Он не позволил появиться слезам, остановил приближавшиеся рыдания. Откинулся в пластмассовом кресле. Над ним, чуть освещенные, свисали ветки березы. Ни одна не шевелилась.
Только слабо пахло ночной листвой, и в беззвучном воздухе застыли ароматы близкого цветника.
Он закрыл глаза и отдался на волю случайных, всплывавших воспоминаний, и они потекли, как текут облака. Опять пылилась земля за бэтээром, и солдаты в линялых панамах облепили броню, и за рыжей глинобитной стеной кишлака сочно сверкнула голубая главка мечети. И опять жаркий ветер мотал опахала высоких пальм, и солдат-вьетнамец крутил полевой телефон, а у обочины стоял разбитый снарядом алебастровый слон и обгорелый грузовик. И снова бил колокол на кампанелле городка сан Педро дель Норте, и бежали по склону сандинистские пехотинцы, и где-то рядом ухнул разрыв миномета. На берегу океана громоздились желтые глыбы песчаника, и они с советниками поставили на них пустые бутылки от виски и расстреливали из чешского автомата, а потом кидались в ледяную воду, приносившую из Антарктиды холодный поток. В Тиренском море их подводная лодка засекла на мгновение след американского ПЛАРБа, который тут же ускользнул от погони и растворился в шелестящих течениях. Воспоминания текли, и они уже были сновидениями, которые бесшумно сталкивались, перетекали друг в друга, исчезали, не оставляя следа.
Он вдруг отчетливо услышал голос жены, которая звала его:
— Антон!
Проснулся в испуге, оглядываясь.
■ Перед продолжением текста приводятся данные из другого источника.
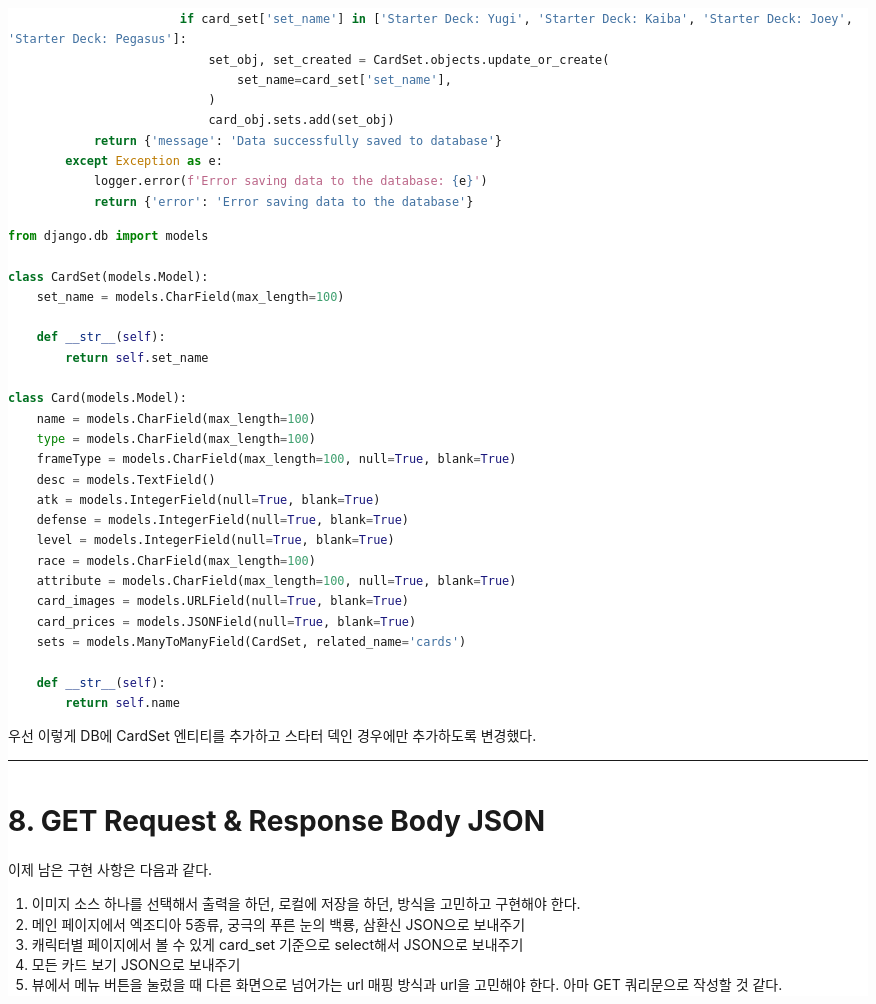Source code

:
 ```python
                        if card_set['set_name'] in ['Starter Deck: Yugi', 'Starter Deck: Kaiba', 'Starter Deck: Joey', 'Starter Deck: Pegasus']:
                            set_obj, set_created = CardSet.objects.update_or_create(
                                set_name=card_set['set_name'],
                            )
                            card_obj.sets.add(set_obj)
            return {'message': 'Data successfully saved to database'}
        except Exception as e:
            logger.error(f'Error saving data to the database: {e}')
            return {'error': 'Error saving data to the database'}

```

```python
from django.db import models

class CardSet(models.Model):
    set_name = models.CharField(max_length=100)

    def __str__(self):
        return self.set_name

class Card(models.Model):
    name = models.CharField(max_length=100)
    type = models.CharField(max_length=100)
    frameType = models.CharField(max_length=100, null=True, blank=True)
    desc = models.TextField()
    atk = models.IntegerField(null=True, blank=True)
    defense = models.IntegerField(null=True, blank=True)
    level = models.IntegerField(null=True, blank=True)
    race = models.CharField(max_length=100)
    attribute = models.CharField(max_length=100, null=True, blank=True)
    card_images = models.URLField(null=True, blank=True)
    card_prices = models.JSONField(null=True, blank=True)
    sets = models.ManyToManyField(CardSet, related_name='cards')

    def __str__(self):
        return self.name

```

우선 이렇게 DB에 CardSet 엔티티를 추가하고 스타터 덱인 경우에만 추가하도록 변경했다.

---

# 8. GET Request & Response Body JSON

이제 남은 구현 사항은 다음과 같다.

1. 이미지 소스 하나를 선택해서 출력을 하던, 로컬에 저장을 하던, 방식을 고민하고 구현해야 한다.
2. 메인 페이지에서 엑조디아 5종류, 궁극의 푸른 눈의 백룡, 삼환신 JSON으로 보내주기
3. 캐릭터별 페이지에서 볼 수 있게 card_set 기준으로 select해서 JSON으로 보내주기
4. 모든 카드 보기 JSON으로 보내주기
5. 뷰에서 메뉴 버튼을 눌렀을 때 다른 화면으로 넘어가는 url 매핑 방식과 url을 고민해야 한다. 아마 GET 쿼리문으로 작성할 것 같다.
Все стулья были пустыми. Жены не было. Сердце его колотилось. И в березе над его головой пропела одинокая утренняя птица.
На востоке, где росла молодая сосна, светало, но в середине неба еще горели звезды. Но они постепенно гасли. «И гаснет за звездой звезда, истаивая навсегда». Небо еще было бесцветно-серым, деревья недвижно темнели кронами. Но уже чуть заметно голубела заря.
Садовников смотрел на зарю, как в ней появляется слабая латунь, розовая полоса, и сердце его замирало, исполненное странного ожидания. Среди деревьев появились огненные волокна, заря разгоралась, и от нее одна за другой восходили золотые волны, словно это была безмолвная светоносная музыка. Садовников слышал эту музыку, в которой звучала тайная, обращенная к нему весть.
Он встал так, чтобы не мешали деревья, и смотрел на зарю, от которой летели лопасти света, как гонцы могучих сил, приближавшихся к утренней земле. В этом дивном пламене, в золотом огне возникли сверкающие хрустали, отточенные острия, лучистые звездолеты. Эскадрилья крылатых кораблей, окруженных зарей, мчалась на Землю. И среди них был тот, в котором находилась жена, молодая, прекрасная, не ведающая смерти, несущая ему благую весть о великой Победе, которую они одержали, одолев все муки, все страшное горе разлуки, чтобы снова встретиться, и уже не умирать, и не расставаться, а жить вечно на преображенной земле.
Садовников смотрел восхищенно на зарю, ожидая приближения звездолетов.